Minna Resnick – Craft Disasters

November 1, 2010 - December 12, 2010

The Gallery at FOUND is proud to welcome a new show by local artist Minna Resnick entitled Craft Disasters.

The exhibit will run from November 1st through December 12th with an artist’s reception on Thursday, November 18th from 5-7pm.

Minna Resnick was born in New York City and has maintained a studio in Ithaca since 1987. She has been making prints and drawings for over 35 years and has shown extensively, both nationally and internationally.  Her work is in over 50 public collections, including the American Council on Education, Washington, DC; AT&T, and the United States Information Agency and numerous private collections.  Her work is also represented in the permanent collections of the Brooklyn Museum, NY; the Denver Art Museum, CO; the New York Public Library; the Newark Museum, NJ; and the Victoria and Albert Museum, London, England, among others.

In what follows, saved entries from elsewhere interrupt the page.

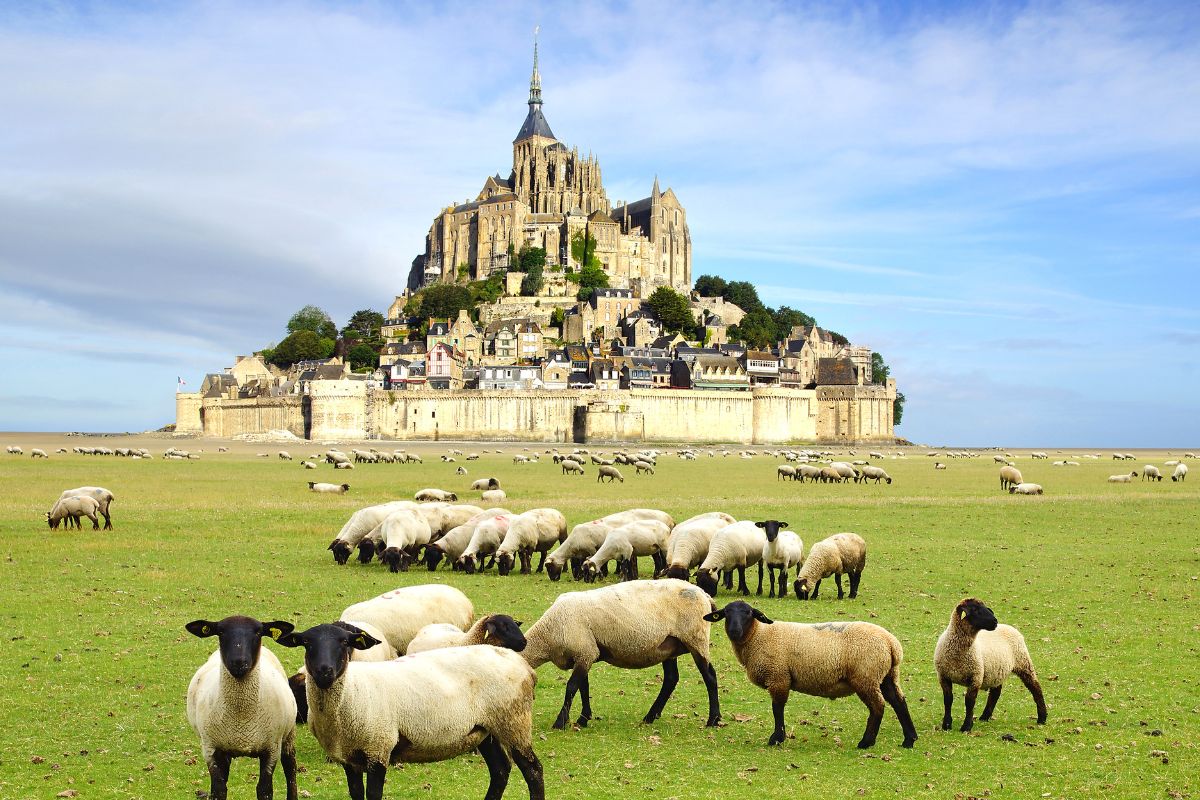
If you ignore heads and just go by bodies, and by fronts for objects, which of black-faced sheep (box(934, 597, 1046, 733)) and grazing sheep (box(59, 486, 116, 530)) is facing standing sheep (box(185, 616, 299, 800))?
the black-faced sheep

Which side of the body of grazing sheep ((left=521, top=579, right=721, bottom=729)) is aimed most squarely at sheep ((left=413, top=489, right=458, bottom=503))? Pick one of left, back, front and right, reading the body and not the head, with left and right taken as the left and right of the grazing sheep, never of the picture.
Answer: right

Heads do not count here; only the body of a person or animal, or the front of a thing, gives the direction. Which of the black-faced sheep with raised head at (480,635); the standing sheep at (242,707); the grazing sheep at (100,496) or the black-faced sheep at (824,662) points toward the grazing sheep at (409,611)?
the black-faced sheep at (824,662)

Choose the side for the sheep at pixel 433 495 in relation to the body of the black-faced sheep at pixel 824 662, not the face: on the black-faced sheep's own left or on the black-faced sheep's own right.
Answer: on the black-faced sheep's own right

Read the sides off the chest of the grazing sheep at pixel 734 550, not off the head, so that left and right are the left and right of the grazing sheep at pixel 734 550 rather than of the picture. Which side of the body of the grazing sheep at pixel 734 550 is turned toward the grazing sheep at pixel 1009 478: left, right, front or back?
back

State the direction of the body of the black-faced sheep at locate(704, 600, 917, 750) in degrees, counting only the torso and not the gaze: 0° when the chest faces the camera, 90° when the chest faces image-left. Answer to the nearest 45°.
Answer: approximately 90°

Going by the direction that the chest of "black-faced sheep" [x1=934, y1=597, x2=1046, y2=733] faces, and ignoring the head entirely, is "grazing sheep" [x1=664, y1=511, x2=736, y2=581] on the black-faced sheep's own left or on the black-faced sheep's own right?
on the black-faced sheep's own right

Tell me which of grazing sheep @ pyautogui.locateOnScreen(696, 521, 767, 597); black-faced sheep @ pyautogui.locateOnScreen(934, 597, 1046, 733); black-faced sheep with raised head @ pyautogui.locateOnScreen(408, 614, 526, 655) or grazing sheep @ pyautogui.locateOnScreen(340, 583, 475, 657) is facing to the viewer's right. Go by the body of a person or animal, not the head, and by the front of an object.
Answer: black-faced sheep with raised head @ pyautogui.locateOnScreen(408, 614, 526, 655)

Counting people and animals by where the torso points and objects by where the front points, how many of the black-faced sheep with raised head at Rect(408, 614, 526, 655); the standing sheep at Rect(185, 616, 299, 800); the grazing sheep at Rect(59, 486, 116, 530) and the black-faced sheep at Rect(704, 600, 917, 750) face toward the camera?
1

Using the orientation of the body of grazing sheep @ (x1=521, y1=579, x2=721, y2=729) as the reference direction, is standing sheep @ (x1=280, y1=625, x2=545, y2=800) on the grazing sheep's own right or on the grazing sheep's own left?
on the grazing sheep's own left

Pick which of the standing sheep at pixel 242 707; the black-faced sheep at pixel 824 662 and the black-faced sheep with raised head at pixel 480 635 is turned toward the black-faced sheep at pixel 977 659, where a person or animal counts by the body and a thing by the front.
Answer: the black-faced sheep with raised head

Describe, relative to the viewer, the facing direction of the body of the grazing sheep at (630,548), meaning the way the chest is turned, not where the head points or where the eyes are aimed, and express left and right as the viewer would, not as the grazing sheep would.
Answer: facing the viewer and to the left of the viewer

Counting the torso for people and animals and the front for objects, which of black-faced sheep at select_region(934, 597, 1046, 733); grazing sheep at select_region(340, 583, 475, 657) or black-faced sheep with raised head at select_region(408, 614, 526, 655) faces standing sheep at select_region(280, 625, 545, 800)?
the black-faced sheep at select_region(934, 597, 1046, 733)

She has been the recipient of many grants, including a fellowship from the National Endowment for the Arts in 1980, the New York Foundation for the Arts in 1991 and 1995, and the Constance Saltonstall Foundation for the Arts in 1999 and 2004. Most recently, she has organized two international printmaking exhibitions and symposiums in China, in 2007 and 2009. You can read more about Minna and see her work at http://www.minnaresnick.com/.

Here’s what Minna has to say about her work and this particular show:
The Craft Disasters Series continues my examination of inter-generational expectations and realities through the use of illustrated early- and mid-twentieth century manuals on home management, décor, repair, health, education and etiquette.  In this case, the recycling of calamitous illustrations from textbooks on safety from the late 1930s has been combined with commercially available contemporary scrap-booking papers. I am misusing, or reusing, the craft paper for its intended decorative purpose. This remixes the narrative to create new associations. The juxtaposition of these two unrelated materials encourages information displacement and disorientation. The scrap-booking papers have been chosen for their pattern and color coordination, based on primary and secondary color charts: red, yellow, blue, orange, green, purple, plus black.

Additional images reflect this concern with communication as an information delivery system, proving that communication is elusive and dependent on historical and cultural contexts and can be re-purposed to address contemporary issues.